=== Input ===
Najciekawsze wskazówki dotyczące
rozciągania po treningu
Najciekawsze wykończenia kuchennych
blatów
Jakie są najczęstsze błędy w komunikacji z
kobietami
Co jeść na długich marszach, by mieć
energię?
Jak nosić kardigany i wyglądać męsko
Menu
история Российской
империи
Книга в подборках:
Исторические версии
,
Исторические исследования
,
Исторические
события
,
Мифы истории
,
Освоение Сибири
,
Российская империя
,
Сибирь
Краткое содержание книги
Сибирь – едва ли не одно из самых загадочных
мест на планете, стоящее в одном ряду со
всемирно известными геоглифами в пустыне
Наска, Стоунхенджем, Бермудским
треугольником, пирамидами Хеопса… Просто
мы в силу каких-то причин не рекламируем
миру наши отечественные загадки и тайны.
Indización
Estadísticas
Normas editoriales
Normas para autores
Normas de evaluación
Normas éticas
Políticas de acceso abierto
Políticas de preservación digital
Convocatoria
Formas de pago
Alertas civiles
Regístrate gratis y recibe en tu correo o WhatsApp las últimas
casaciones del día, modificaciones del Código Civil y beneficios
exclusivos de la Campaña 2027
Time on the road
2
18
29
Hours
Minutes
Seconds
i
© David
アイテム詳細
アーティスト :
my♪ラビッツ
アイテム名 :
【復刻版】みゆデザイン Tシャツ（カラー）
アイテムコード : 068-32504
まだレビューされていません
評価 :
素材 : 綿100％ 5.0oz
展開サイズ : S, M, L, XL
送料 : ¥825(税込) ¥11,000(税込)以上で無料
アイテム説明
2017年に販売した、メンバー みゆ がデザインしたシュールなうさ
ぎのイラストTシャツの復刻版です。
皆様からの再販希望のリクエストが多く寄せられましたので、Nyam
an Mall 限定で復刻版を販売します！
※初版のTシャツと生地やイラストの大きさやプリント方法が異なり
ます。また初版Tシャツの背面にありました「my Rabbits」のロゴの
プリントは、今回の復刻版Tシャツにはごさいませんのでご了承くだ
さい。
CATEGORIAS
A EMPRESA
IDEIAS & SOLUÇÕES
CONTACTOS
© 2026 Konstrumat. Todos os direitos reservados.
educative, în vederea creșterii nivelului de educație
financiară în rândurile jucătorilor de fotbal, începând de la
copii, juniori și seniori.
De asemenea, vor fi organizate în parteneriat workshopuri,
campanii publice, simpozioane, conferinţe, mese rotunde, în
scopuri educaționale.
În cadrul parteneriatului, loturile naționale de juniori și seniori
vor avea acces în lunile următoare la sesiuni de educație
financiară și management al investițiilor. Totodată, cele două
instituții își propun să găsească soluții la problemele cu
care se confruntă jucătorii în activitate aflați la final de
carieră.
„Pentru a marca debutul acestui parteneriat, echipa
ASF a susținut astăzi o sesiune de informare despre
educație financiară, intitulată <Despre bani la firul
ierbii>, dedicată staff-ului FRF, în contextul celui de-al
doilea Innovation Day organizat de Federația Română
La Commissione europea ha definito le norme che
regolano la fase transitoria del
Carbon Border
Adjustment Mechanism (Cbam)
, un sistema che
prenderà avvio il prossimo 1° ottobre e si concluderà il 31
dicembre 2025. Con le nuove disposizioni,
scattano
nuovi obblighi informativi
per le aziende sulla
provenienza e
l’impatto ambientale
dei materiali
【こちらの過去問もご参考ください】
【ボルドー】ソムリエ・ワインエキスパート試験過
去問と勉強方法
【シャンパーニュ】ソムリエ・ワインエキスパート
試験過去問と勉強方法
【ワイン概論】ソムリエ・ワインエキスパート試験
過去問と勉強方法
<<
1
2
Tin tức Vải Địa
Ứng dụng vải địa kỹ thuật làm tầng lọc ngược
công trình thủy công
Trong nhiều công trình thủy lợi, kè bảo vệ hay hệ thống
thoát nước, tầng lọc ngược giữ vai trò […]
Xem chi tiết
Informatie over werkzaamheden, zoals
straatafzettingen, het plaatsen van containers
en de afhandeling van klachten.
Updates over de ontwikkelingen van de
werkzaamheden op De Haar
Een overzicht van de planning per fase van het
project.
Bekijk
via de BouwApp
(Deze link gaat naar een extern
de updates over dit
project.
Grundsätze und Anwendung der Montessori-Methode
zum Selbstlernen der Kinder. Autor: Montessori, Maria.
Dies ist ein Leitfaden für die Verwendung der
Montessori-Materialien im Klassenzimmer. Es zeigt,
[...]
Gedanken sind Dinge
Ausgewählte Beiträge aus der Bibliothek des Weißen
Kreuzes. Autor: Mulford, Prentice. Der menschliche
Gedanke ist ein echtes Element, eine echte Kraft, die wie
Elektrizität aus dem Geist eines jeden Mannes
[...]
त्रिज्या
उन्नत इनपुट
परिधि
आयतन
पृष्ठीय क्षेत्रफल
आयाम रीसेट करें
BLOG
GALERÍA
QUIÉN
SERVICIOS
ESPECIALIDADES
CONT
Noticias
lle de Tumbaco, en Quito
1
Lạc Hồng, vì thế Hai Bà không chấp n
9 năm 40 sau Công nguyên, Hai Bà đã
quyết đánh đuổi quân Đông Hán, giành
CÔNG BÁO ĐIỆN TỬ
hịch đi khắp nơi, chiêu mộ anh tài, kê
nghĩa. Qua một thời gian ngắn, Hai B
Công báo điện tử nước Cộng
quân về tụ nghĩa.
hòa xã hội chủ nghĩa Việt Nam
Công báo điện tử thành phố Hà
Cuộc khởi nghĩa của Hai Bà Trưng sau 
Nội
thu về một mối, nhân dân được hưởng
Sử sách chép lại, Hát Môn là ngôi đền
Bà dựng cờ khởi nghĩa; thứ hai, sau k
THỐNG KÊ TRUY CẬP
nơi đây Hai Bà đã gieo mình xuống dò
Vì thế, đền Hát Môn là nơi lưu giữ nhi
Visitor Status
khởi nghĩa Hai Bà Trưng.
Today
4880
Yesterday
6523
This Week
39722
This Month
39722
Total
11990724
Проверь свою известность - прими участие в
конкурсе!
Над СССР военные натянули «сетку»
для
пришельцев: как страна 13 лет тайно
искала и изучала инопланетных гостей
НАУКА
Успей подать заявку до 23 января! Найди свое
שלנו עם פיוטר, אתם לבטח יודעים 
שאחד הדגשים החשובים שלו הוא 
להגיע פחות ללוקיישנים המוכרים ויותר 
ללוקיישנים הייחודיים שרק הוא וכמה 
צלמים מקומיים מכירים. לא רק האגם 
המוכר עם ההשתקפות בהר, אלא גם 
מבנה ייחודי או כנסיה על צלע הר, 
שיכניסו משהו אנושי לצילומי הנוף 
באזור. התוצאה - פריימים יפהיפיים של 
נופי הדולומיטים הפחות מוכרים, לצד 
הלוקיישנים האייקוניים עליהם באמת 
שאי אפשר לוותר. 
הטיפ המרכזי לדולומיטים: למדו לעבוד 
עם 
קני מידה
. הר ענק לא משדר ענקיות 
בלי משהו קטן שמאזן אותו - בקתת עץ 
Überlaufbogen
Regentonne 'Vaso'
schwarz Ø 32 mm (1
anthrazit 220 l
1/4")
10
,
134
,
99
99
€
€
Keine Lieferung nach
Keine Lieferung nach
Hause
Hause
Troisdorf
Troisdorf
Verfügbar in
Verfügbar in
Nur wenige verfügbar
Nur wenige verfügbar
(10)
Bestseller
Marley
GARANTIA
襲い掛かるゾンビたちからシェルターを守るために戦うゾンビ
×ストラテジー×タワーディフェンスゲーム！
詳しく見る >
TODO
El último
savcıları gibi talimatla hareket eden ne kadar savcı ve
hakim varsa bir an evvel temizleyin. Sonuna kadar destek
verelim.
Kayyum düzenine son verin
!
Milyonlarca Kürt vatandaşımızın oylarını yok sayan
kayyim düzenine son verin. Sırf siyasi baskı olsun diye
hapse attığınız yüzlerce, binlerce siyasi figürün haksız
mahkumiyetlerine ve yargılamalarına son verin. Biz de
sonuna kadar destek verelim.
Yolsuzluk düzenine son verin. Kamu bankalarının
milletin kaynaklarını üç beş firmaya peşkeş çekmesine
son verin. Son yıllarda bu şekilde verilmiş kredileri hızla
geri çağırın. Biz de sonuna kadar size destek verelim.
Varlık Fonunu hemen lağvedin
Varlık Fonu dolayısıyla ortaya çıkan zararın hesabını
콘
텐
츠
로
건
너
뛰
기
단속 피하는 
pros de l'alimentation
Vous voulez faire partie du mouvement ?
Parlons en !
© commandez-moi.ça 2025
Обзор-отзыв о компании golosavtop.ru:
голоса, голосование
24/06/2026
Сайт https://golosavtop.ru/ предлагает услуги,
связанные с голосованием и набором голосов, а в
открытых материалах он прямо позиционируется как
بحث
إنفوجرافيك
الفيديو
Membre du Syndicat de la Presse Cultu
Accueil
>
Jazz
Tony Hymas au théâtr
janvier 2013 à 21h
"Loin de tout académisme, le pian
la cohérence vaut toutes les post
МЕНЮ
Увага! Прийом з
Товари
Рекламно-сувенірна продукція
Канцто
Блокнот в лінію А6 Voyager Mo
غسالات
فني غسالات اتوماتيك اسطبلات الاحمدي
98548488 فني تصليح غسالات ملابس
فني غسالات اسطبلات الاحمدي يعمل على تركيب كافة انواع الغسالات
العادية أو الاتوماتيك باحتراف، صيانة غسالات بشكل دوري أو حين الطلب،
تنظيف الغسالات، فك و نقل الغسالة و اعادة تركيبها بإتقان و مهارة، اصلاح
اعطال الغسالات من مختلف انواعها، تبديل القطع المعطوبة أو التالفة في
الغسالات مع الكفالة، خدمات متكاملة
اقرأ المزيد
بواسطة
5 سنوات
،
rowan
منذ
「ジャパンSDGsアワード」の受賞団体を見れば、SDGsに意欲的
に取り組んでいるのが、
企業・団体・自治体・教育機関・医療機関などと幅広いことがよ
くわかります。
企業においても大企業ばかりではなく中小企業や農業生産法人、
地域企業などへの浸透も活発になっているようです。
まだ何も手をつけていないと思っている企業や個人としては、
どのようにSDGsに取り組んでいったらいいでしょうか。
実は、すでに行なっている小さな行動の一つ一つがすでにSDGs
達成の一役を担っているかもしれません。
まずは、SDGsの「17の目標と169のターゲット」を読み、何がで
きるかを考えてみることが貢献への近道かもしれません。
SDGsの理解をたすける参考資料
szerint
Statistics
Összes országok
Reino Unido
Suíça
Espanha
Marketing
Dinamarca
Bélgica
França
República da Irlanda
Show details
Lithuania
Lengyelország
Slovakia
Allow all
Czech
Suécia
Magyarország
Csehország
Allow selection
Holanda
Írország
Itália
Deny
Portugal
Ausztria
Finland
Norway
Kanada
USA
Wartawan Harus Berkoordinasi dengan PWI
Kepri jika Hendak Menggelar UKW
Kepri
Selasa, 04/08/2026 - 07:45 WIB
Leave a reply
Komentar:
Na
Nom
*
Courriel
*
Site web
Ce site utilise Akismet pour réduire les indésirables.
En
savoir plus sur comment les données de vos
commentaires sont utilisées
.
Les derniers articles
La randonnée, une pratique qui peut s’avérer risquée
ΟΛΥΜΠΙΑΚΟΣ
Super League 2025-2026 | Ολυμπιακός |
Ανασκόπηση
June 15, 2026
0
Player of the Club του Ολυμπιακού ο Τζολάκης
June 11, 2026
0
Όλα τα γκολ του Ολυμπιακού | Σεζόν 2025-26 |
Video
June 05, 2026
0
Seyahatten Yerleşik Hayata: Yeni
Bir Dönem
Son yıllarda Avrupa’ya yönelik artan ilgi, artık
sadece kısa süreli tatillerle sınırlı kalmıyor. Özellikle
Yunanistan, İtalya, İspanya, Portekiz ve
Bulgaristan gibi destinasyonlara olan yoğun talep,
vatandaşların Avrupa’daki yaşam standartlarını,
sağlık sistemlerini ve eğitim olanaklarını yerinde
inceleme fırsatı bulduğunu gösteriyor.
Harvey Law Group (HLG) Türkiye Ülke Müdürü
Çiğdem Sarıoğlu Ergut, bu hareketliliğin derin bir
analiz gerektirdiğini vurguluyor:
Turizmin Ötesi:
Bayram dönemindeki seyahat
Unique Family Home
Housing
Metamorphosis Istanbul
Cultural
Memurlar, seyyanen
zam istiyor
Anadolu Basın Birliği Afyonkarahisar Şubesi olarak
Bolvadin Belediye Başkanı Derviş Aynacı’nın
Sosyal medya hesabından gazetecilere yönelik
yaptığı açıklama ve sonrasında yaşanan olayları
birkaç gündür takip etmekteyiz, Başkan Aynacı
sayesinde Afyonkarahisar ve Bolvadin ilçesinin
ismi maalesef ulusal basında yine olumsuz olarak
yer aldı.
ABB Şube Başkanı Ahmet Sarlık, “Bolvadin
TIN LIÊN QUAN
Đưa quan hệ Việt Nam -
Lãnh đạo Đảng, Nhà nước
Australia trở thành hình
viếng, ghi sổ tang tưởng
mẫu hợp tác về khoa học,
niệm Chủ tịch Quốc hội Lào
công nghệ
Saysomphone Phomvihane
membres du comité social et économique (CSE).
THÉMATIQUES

=== What to work on ===
Update the rows from the very first line through the line that contains "Краткое содержание книги", both included, by changing "Сибирь" to "Урал" and leaving everything else as it is. Give only those lines.

=== Result of the task ===
Najciekawsze wskazówki dotyczące
rozciągania po treningu
Najciekawsze wykończenia kuchennych
blatów
Jakie są najczęstsze błędy w komunikacji z
kobietami
Co jeść na długich marszach, by mieć
energię?
Jak nosić kardigany i wyglądać męsko
Menu
история Российской
империи
Книга в подборках:
Исторические версии
,
Исторические исследования
,
Исторические
события
,
Мифы истории
,
Освоение Сибири
,
Российская империя
,
Урал
Краткое содержание книги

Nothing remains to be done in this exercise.